今天下午的源码课,主要是对上两次课程中留的作业的讲解,除了几个逻辑执行计划的优化器外, 重点是planAggregateWithOneDistinct(有一个count distinct情况下生成物理执行计划的原理)。
在面试时,或多或少会被问到有关count distinct的优化,现在离线任务用到的基本就是hivesql和sparksql,那sparksql中有关count distinct做了哪些优化呢?
实际上sparksql中count distinct执行原理可以从两个点来说明:
- with one count distinct
- more than one count distinct
这篇文章主要聊一聊 with one count distinct,如果你正好也想了解这块,就点赞、收藏吧
本文基于spark 3.2
本文大纲
1、Aggregate函数的几种mode2、生成WithOneDistinct物理执行计划的几个阶段3、除了count distinct,没有其他非distinct聚合函数的情况的执行原理4、除了count distinct,有其他非distinct聚合函数的情况的执行原理5、关键点调试6、总结 |
---|
1、Aggregate函数的几种mode
Partial: 局部数据的聚合。会根据读入的原始数据更新对应的聚合缓冲区,当处理完所有的输入数据后,返回的是局部聚合的结果
PartialMerge: 主要是对Partial返回的聚合缓冲区(局部聚合结果)进行合并,但此时仍不是最终结果,还要经过Final才是最终结果(count distinct 类型)
Final: 起到的作用是将聚合缓冲区的数据进行合并,然后返回最终的结果
Complete: 不进行局部聚合计算,应用在不支持Partial模式的聚合函数上(比如求百分位percentile_approx)
非distinct类的聚合函数的路线:Partial --> Final
distinct类的聚合函数的路线:Partial --> PartialMerge --> Partial --> Final
2、生成WithOneDistinct物理执行计划的几个阶段
- partialAggregate
- partialMergeAggregate
- partialDistinctAggregate
- finalAggregate
3、没有其他非distinct聚合函数的情况下执行原理
sql:
代码语言:javascript复制select a,count(distinct b ) from testdata2 group by a
Optimized Logical Plan-->Physical Plan-->executedPlan:
代码语言:javascript复制== Optimized Logical Plan ==
Aggregate [a#3], [a#3, count(distinct b#4) AS count(DISTINCT b)#11L]
- SerializeFromObject [knownnotnull(assertnotnull(input[0, org.apache.spark.sql.test.SQLTestData$TestData2, true])).a AS a#3, knownnotnull(assertnotnull(input[0, org.apache.spark.sql.test.SQLTestData$TestData2, true])).b AS b#4]
- ExternalRDD [obj#2]
== Physical Plan ==
HashAggregate(keys=[a#3], functions=[count(distinct b#4)], output=[a#3, count(DISTINCT b)#11L])

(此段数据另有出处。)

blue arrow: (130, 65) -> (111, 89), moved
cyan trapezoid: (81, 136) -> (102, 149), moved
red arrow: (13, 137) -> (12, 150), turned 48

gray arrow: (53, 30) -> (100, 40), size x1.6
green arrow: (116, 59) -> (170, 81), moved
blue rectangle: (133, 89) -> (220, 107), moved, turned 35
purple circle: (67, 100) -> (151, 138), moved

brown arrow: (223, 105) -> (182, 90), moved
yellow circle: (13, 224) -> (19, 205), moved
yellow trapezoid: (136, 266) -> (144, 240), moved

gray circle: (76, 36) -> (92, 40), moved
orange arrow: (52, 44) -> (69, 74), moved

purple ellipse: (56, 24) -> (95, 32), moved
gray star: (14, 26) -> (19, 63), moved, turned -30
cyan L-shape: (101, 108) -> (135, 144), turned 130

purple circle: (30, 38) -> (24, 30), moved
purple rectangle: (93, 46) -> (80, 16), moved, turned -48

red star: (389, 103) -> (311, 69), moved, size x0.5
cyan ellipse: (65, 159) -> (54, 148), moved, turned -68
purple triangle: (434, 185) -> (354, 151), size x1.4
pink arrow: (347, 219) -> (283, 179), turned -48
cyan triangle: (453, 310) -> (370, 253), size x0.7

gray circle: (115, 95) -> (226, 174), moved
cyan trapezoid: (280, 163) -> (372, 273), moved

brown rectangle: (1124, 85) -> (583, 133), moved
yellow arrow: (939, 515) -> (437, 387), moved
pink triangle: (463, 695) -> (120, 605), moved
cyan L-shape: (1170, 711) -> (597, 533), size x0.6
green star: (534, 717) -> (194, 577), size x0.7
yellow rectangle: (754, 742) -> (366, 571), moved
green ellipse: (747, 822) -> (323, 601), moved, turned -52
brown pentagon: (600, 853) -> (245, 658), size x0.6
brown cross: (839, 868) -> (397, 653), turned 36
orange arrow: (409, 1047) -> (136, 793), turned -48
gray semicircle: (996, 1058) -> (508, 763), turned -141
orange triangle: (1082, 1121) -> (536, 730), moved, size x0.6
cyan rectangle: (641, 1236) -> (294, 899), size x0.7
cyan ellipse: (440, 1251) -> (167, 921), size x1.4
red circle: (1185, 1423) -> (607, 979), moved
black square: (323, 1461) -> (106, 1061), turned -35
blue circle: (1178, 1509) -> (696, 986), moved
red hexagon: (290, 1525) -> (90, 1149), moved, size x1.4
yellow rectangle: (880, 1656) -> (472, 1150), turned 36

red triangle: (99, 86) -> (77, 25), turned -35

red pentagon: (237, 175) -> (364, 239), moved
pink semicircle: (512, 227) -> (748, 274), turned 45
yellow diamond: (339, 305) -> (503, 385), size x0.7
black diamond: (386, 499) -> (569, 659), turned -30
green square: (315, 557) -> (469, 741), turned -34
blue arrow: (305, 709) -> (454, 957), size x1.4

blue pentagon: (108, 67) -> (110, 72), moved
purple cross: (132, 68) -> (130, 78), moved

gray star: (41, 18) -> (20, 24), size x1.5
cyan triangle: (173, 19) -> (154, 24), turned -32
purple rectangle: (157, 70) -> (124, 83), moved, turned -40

- HashAggregate(keys=[a#3], functions=[partial_count(distinct b#4)], output=[a#3, count#16L])
- HashAggregate(keys=[a#3, b#4], functions=[], output=[a#3, b#4])
- HashAggregate(keys=[a#3, b#4], functions=[], output=[a#3, b#4])
- SerializeFromObject [knownnotnull(assertnotnull(input[0, org.apache.spark.sql.test.SQLTestData$TestData2, true])).a AS a#3, knownnotnull(assertnotnull(input[0, org.apache.spark.sql.test.SQLTestData$TestData2, true])).b AS b#4]
- Scan[obj#2]
== executedPlan ==
AdaptiveSparkPlan isFinalPlan=false
- HashAggregate(keys=[a#3], functions=[count(distinct b#4)], output=[a#3, count(DISTINCT b)#11L])
- Exchange hashpartitioning(a#3, 5), ENSURE_REQUIREMENTS, [id=#28]
- HashAggregate(keys=[a#3], functions=[partial_count(distinct b#4)], output=[a#3, count#16L])
- HashAggregate(keys=[a#3, b#4], functions=[], output=[a#3, b#4])
- Exchange hashpartitioning(a#3, b#4, 5), ENSURE_REQUIREMENTS, [id=#24]
- HashAggregate(keys=[a#3, b#4], functions=[], output=[a#3, b#4])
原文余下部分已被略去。